Moving forward, Harteau aims to have a “working group” of Somali and city leaders and business owners to discuss short- and long-term community safety strategies.
Part of that group’s responsibility would be to link the Somali community and police during tumultuous times, like at the scene of a murder.
Police protocol sometimes contradicts Somali-held beliefs and standards, such as covering a body at a murder scene, which police say could destroy forensic evidence.
With the working group, there would be people standing by to communicate what’s happening and why, and foster understanding between the two groups.
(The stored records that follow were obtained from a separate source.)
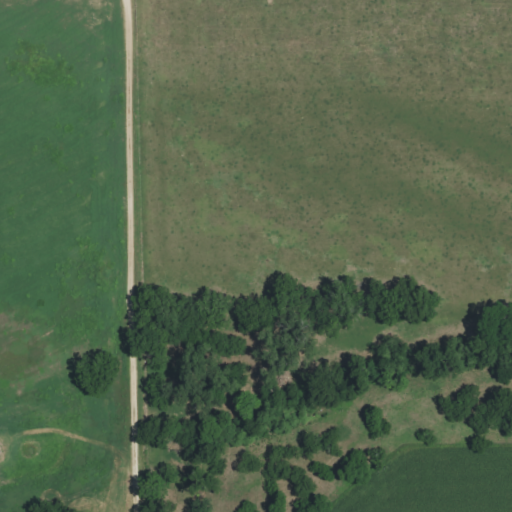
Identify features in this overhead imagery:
road: (132, 255)
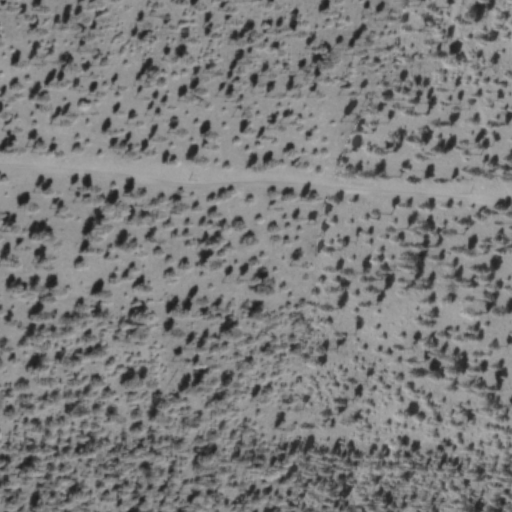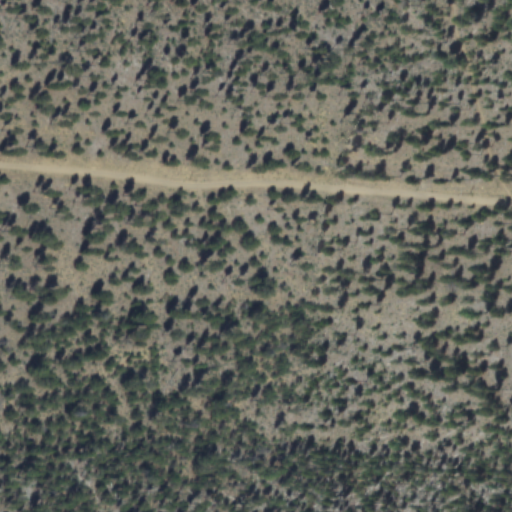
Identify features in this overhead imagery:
road: (480, 98)
road: (256, 182)
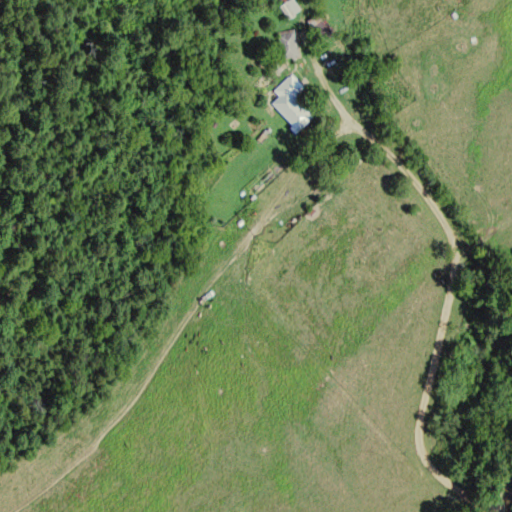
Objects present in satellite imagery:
building: (318, 30)
building: (287, 48)
building: (290, 107)
road: (450, 238)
Harteau also hopes to create a Somali liaison officer position in the Minneapolis Police Department, who would maintain crime information and help bridge the gap between Somalis and law enforcement.
It’s important that “the Somali community has at least one person they can connect with,” she said. The officer would also work in other parts of the city, specifically in the Third and Fifth precincts, which have heavy Somali concentrations.
In Cedar-Riverside, police cameras installed in high-crime areas, concentrated near Fourth and Sixth streets south and 15th Avenue South over to Cedar Avenue South, have been effective, Harteau said.
“We put the cameras in where the highest crime has been,” she said. “That initially helped deter crime; now it has captured crime.”
Riverside Plaza owners Sherman Associates have also volunteered to donate $20,000 to hire extra police in the neighborhood, according to community activists.
First Precinct officers touch base with those private security forces to trade safety information.
Ward 2 Councilman Cam Gordon , whose ward represents the area, said he’s trying to expand to Cedar-Riverside a Minneapolis youth violence prevention program lauded by Mayor R.T. Rybak for decreasing youth crime in other parts of the city.
“I’m actually pushing right now to look at how we define the targeted neighborhoods,” Gordon said. “In this last incident the victim was 20 and the subject was 16 … It is a public health crisis.”
‘There’s more good than there is bad’
After Ali, the Somali Augsburg student, was gunned down outside, the Brian Coyle Center stepped up its own security efforts.
The center already had plans to install cameras outside the building, center director Jennifer Blevins said, but Ali’s death spurred a more comprehensive proposal that would extend surveillance to the parking lot.
“In general, those of us who are in the neighborhood have been concerned about what seems to be a growing level of violence,” she said.
But police and community members have expressed concern about the center’s role in the neighborhood’s problems, especially gang-related ones.
“It became a magnet for the gangs,” Somali Justice Advocacy Center director Omar Jamal said, citing a tendency for delinquents to meet there and organize themselves.
Harteau agreed, but called the center a place with “great potential.”
“There’s more good than there is bad [there],” she said, but still, the center’s positive parts could be threatened by criminal activity.
As a result of shootings near the center, like Ali’s and other nonlethal ones, Harteau said the center now seems to be more open to police training for its staff on what suspicious activities to look for, how situations can escalate and when to call police.
A plan for on-site security at the center now includes an officer presence both inside and at an adjacent park during open hours, Blevins said. When neither police nor park police can be there, private security firms will make up the difference.
Solomon, who walks the streets of Cedar-Riverside twice a week as part of the safety patrol, said many changes are happening in the neighborhood, but that he most appreciated the twice-weekly walks.
“It has a subtle effect, maybe good,” Solomon said. “[The criminals win] if you stop living and stop interacting with people.”
As for Harteau and law enforcement, “It isn’t until the violent crime and the crime overall decreases that I’ll be satisfied,” she said. “Not until then.”